The movie was released in 1934, and the first thing you notice is that this is likely a re-release print: the 20th Century Fox fanfare starts before we see that this is from the "Fox Film Corporation", the merger between Fox and 20th Century not having come until 1935. (IMDb suggests that the original ran about a dozen minutes longer than the 68-minute version FXM ran.) On to the threadbare plot, we see Broadway producer Lawrence Cromwell (Warner Baxter) going to meet president Roosevelt (only seen from the back). With a depression on, the president thinks America's spirits need to be raised, and the best way to do that is with a Department of Amusement. Cromwell, being an important Broadway producer, is just the man to do it.
Now, my immediate thought is that a department like this would be a money pit for propaganda of the sort that the Federal Theater Project was, churning out stuff like ... One Third of a Nation...; people of political interests would try to capture the bureaucracy if only to see that the people they oppose didn't capture it first. But Stand Up and Cheer is pretty obviously pro-New Deal propaganda, so it would never suggest anything was wrong with a program like this.
There are two senators opposed to it, and a shadowy cabal behind them, but the two senators are played by guys who had a slapstick vaudeville routine, "Mitchell and Durant". Their brand of humor is unfunny. We also get treated to Stepin Fetchit, and the humor that the screenwriters forced him to do is even more unfunny, especially in the later scene with a penguin doing a Jimmy Durante impression.

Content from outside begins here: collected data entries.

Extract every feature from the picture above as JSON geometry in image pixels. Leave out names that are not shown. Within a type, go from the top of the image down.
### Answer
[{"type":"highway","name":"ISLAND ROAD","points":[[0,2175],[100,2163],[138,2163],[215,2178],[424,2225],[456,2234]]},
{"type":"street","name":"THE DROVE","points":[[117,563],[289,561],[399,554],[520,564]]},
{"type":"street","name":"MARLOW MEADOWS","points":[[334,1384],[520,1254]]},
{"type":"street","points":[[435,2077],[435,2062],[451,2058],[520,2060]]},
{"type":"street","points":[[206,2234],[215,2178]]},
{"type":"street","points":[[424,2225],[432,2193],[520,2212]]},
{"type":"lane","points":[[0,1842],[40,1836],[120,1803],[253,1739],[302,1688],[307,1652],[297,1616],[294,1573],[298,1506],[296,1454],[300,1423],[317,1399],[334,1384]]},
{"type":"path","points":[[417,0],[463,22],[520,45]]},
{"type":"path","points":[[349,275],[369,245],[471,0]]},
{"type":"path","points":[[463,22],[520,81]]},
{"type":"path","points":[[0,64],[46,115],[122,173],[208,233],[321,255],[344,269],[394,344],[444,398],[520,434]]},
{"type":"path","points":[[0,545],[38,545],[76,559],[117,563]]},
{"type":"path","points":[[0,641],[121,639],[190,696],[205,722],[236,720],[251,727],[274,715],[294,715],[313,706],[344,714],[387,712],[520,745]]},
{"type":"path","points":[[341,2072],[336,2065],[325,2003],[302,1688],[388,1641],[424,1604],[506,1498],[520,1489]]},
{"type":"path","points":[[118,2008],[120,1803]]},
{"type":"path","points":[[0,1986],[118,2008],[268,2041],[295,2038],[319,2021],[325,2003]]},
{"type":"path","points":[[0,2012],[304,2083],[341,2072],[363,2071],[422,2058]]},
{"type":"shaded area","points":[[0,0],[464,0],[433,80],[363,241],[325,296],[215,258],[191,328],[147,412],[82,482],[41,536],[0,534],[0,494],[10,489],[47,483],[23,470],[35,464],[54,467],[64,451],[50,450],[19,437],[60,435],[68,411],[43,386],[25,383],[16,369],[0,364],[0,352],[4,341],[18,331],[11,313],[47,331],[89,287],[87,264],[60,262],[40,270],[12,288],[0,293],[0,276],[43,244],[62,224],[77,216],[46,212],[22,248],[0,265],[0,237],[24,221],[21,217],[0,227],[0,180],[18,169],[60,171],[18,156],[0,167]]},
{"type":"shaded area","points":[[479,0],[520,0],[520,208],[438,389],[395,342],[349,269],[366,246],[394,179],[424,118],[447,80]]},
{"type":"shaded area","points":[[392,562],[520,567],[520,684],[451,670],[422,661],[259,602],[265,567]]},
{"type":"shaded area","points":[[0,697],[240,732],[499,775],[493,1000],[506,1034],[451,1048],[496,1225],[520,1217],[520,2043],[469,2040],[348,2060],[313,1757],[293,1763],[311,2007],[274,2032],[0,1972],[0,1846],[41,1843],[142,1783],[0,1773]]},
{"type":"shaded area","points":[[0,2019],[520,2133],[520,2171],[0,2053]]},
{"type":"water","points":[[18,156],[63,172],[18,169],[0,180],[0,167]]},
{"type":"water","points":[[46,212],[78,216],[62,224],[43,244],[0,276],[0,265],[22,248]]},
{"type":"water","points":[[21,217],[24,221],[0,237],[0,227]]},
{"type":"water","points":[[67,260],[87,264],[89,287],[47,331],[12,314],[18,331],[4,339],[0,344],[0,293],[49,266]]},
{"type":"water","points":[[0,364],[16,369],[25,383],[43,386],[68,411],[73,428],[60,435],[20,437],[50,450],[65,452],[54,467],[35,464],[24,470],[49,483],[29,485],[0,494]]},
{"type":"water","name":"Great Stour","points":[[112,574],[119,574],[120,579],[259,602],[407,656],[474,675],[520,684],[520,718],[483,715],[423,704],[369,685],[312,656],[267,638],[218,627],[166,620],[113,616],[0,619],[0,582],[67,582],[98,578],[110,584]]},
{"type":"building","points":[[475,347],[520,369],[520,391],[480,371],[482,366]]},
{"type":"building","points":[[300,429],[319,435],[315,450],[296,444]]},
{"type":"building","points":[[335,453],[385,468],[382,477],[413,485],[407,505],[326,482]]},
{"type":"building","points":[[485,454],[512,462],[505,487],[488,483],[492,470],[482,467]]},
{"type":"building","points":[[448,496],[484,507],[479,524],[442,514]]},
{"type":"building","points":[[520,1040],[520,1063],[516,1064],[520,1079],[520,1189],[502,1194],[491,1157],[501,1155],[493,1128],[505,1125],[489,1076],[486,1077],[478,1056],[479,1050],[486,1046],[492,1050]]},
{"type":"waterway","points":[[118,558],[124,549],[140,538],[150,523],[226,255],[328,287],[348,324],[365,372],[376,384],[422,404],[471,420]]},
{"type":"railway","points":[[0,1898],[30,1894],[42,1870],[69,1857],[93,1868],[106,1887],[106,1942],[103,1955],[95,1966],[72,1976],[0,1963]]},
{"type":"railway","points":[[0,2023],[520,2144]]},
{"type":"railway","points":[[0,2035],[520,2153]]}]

In between all this, we get several musical numbers that are unrelated to the plot of the movie, and a love interest in the form of Children's Section head Miss Adams (Madge Evans). One of the numbers involves a young Shirley Temple before Bright Eyes made her a real star; she dances with James Dunn playing characters named Shirley and James probably (I'm guessing) because Shirley was still young enough that this would make it easier to remember her lines. She shows up again in the retch-inducing finale, a song with large groups of people marching in formation looking like the old Soviet military parades going through Red Square as the Great Leaders watched from Lenin's mausoleum.
Stand Up and Cheer! is terrible, although at least Shirley Temple shows she already had talent at a young age. The two DVD listings at the TCM Shop both focus on Temple, although at least in one case it's fair because it's a box set with six Temple films. I might think about getting the box set for the other five films; I certainly wouldn't bother with the standalone.